» **Source extract**:
<<<<
American baseball player (born 1990)

Cameron Edward Perkins (born September 27, 1990) is an American former professional baseball outfielder. He previously played in Major League Baseball (MLB) for the Philadelphia Phillies. He was born in Beaumont, Texas, and played at Southport High School where he was drafted by the Seattle Mariners. Subsequently, he attended Purdue University, and excelled playing baseball there before the Philadelphia Phillies drafted him in 2012. While making his way through the minor leagues, he was three-times named an all-star before earning a promotion to the Major League, making his major league debut in June 2017.

==Amateur career==
Perkins was born to parents Dale Perkins and Patti Boyett in Beaumont, Texas; he has four siblings. He attended Vidor High School, where he played for the varsity team his sophomore year. He also played football, basketball, and participated in track and field. As a junior, Perkins transferred to Southport High School, where he would live with his father.
>>>>
» **Data for review**:
<<<<
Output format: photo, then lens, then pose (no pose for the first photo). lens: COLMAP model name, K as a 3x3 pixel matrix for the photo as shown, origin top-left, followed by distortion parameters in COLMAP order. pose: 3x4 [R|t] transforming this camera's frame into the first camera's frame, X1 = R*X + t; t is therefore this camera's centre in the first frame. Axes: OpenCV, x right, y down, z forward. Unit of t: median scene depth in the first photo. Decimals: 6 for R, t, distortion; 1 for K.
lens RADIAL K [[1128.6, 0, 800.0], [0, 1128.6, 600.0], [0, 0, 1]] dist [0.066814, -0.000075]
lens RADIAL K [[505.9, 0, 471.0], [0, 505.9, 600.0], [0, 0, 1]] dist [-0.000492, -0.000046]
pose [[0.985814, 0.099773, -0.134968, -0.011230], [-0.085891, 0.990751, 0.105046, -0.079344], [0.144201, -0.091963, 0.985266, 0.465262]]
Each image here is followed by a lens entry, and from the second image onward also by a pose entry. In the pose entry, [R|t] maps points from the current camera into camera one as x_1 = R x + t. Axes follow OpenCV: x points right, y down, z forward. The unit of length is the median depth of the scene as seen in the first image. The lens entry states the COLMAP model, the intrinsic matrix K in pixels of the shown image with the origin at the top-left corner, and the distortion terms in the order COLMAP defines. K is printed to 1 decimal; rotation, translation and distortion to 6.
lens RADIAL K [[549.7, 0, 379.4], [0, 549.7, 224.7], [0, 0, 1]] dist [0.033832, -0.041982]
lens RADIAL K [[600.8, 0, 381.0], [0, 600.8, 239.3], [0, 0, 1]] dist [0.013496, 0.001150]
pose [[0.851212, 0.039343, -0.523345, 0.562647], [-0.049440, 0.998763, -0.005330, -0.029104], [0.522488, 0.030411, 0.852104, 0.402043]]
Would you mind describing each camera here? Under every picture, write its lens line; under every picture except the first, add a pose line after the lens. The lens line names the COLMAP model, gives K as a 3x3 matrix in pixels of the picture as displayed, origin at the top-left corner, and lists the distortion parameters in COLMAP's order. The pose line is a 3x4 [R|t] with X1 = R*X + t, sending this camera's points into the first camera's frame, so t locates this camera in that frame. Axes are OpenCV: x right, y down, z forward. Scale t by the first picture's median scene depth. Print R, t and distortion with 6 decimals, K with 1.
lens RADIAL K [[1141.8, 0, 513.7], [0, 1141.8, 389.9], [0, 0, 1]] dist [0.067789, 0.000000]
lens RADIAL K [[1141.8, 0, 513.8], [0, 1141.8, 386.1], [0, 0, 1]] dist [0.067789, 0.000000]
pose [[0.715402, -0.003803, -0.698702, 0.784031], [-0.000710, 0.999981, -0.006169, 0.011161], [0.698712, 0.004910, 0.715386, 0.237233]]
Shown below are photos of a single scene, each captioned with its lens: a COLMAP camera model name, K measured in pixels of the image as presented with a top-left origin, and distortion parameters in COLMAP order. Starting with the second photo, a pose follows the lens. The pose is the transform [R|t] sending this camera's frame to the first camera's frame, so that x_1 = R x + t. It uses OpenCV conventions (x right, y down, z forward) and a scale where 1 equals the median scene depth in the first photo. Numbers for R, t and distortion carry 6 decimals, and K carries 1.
>>>>
» **To do**: Extract the full biographical passage on Cameron Perkins that appears above the items, reproducing every line without any change.

» **Output below**:
American baseball player (born 1990)

Cameron Edward Perkins (born September 27, 1990) is an American former professional baseball outfielder. He previously played in Major League Baseball (MLB) for the Philadelphia Phillies. He was born in Beaumont, Texas, and played at Southport High School where he was drafted by the Seattle Mariners. Subsequently, he attended Purdue University, and excelled playing baseball there before the Philadelphia Phillies drafted him in 2012. While making his way through the minor leagues, he was three-times named an all-star before earning a promotion to the Major League, making his major league debut in June 2017.

==Amateur career==
Perkins was born to parents Dale Perkins and Patti Boyett in Beaumont, Texas; he has four siblings. He attended Vidor High School, where he played for the varsity team his sophomore year. He also played football, basketball, and participated in track and field. As a junior, Perkins transferred to Southport High School, where he would live with his father.